As an illustration, a causal mask only allows words to attend to people who got here before it.
Engineers also use positional encodings to assist the model understand the placement of every word in a sentence, improving performance.
The MIT researchers built a graph-based theoretical framework to explore how these modeling decisions, attention masks and positional encodings, could affect position bias.
“All the things is coupled and tangled inside the attention mechanism, so it is vitally hard to check. Graphs are a versatile language to explain the dependent relationship amongst words inside the attention mechanism and trace them across multiple layers,” Wu says.
Their theoretical evaluation suggested that causal masking gives the model an inherent bias toward the start of an input, even when that bias doesn’t exist in the information.
If the sooner words are relatively unimportant for a sentence’s meaning, causal masking could cause the transformer to pay more attention to its starting anyway.
“While it is usually true that earlier words and later words in a sentence are more necessary, if an LLM is used on a task that shouldn’t be natural language generation, like rating or information retrieval, these biases might be extremely harmful,” Wu says.
As a model grows, with additional layers of attention mechanism, this bias is amplified because earlier parts of the input are used more incessantly within the model’s reasoning process.
In addition they found that using positional encodings to link words more strongly to nearby words can mitigate position bias. The technique refocuses the model’s attention in the appropriate place, but its effect might be diluted in models with more attention layers.
And these design decisions are just one explanation for position bias — some can come from training data the model uses to learn the best way to prioritize words in a sequence.
“In the event you know your data are biased in a certain way, then you need to also finetune your model on top of adjusting your modeling decisions,” Wu says.
Lost in the center
After they’d established a theoretical framework, the researchers performed experiments by which they systematically varied the position of the right answer in text sequences for an information retrieval task.
The experiments showed a “lost-in-the-middle” phenomenon, where retrieval accuracy followed a U-shaped pattern. Models performed best if the appropriate answer was situated initially of the sequence. Performance declined the closer it got to the center before rebounding a bit if the right answer was near the top.
Ultimately, their work suggests that using a unique masking technique, removing extra layers from the eye mechanism, or strategically employing positional encodings could reduce position bias and improve a model’s accuracy.
“By doing a mix of theory and experiments, we were able to have a look at the results of model design decisions that weren’t clear on the time. If you should use a model in high-stakes applications, it’s essential to know when it should work, when it won’t, and why,” Jadbabaie says.

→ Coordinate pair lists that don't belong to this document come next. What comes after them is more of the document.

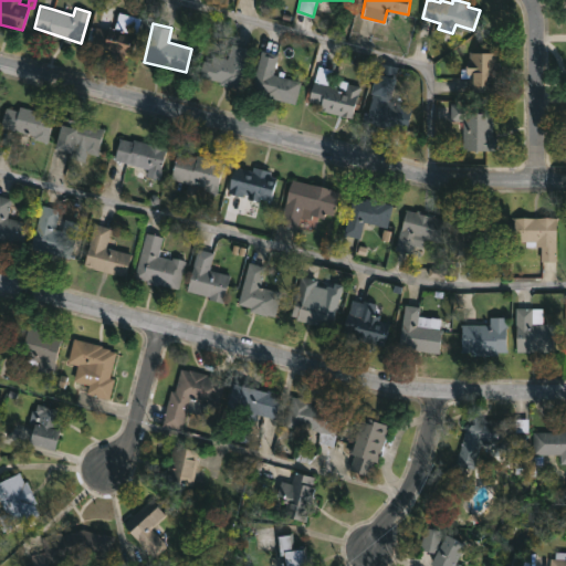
[(107,30),(108,30),(109,27),(139,37),(133,56),(126,54),(124,60),(88,48),(96,25),(107,30)]
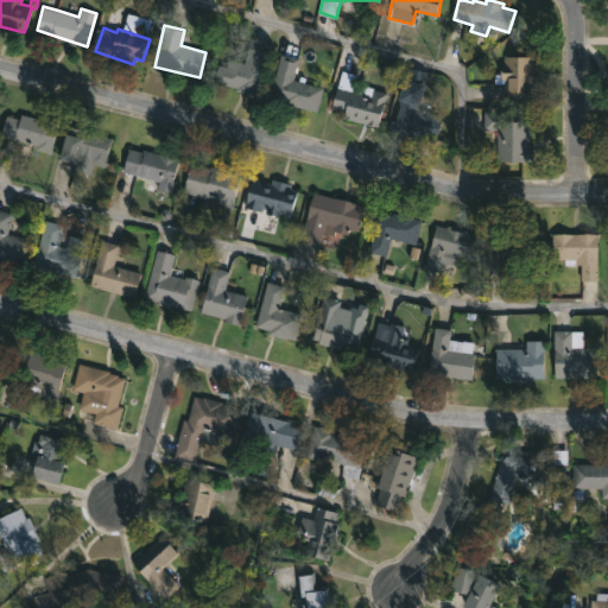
[(271,54),(260,97),(214,86),(219,64),(228,67),(229,59),(246,63),(249,48),(271,54)]
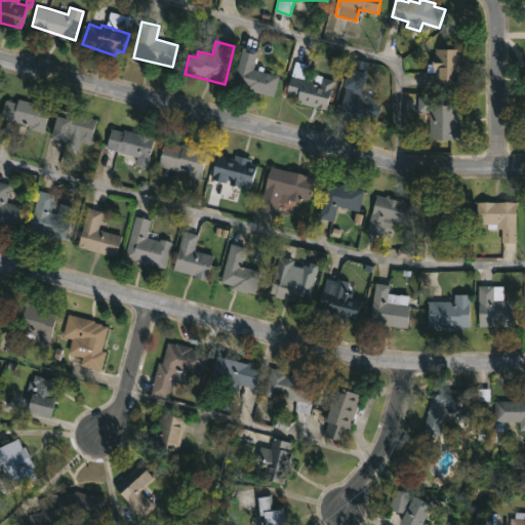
[(280,74),(276,94),(234,84),(243,46),(258,49),(254,68),(280,74)]
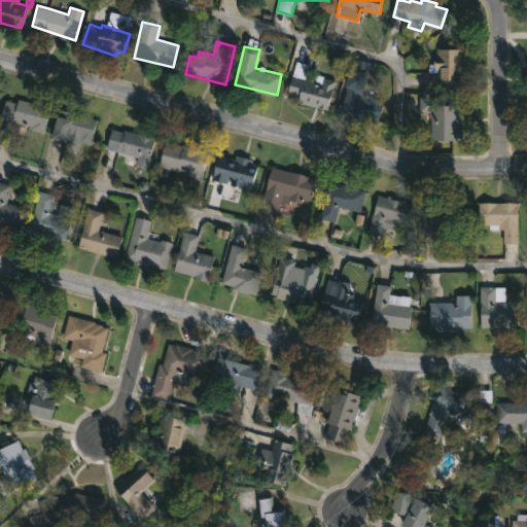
[(465,67),(465,85),(437,85),(437,69),(434,69),(435,55),(438,55),(438,48),(465,48),(465,67)]
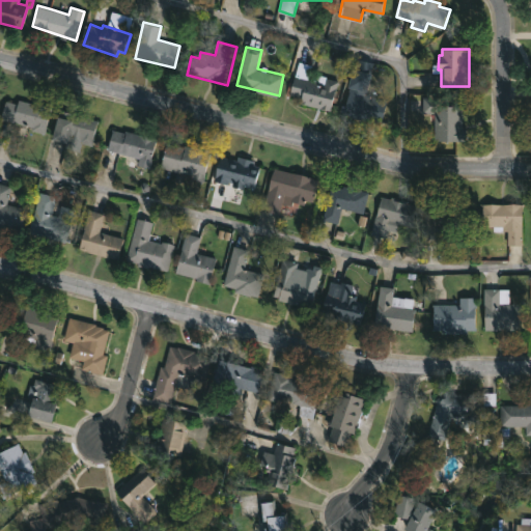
[(388,100),(382,124),(340,114),(342,106),(345,106),(354,71),(370,75),(366,94),(388,100)]
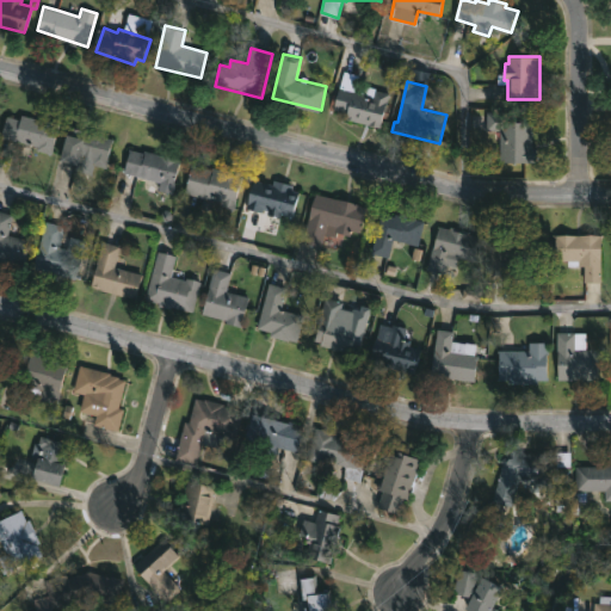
[(353,91),(372,96),(375,90),(389,93),(381,127),(345,118),(346,113),(334,111),(340,87),(353,91)]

In the long run, the researchers need to further explore the consequences of positional encodings and study how position bias might be strategically exploited in certain applications.
“These researchers offer a rare theoretical lens into the eye mechanism at the guts of the transformer model. They supply a compelling evaluation that clarifies longstanding quirks in transformer behavior, showing that spotlight mechanisms, especially with causal masks, inherently bias models toward the start of sequences. The paper achieves the most effective of each worlds — mathematical clarity paired with insights that reach into the center of real-world systems,” says Amin Saberi, professor and director of the Stanford University Center for Computational Market Design, who was not involved with this work.
This research is supported, partially, by the U.S. Office of Naval Research, the National Science Foundation, and an Alexander von Humboldt Professorship.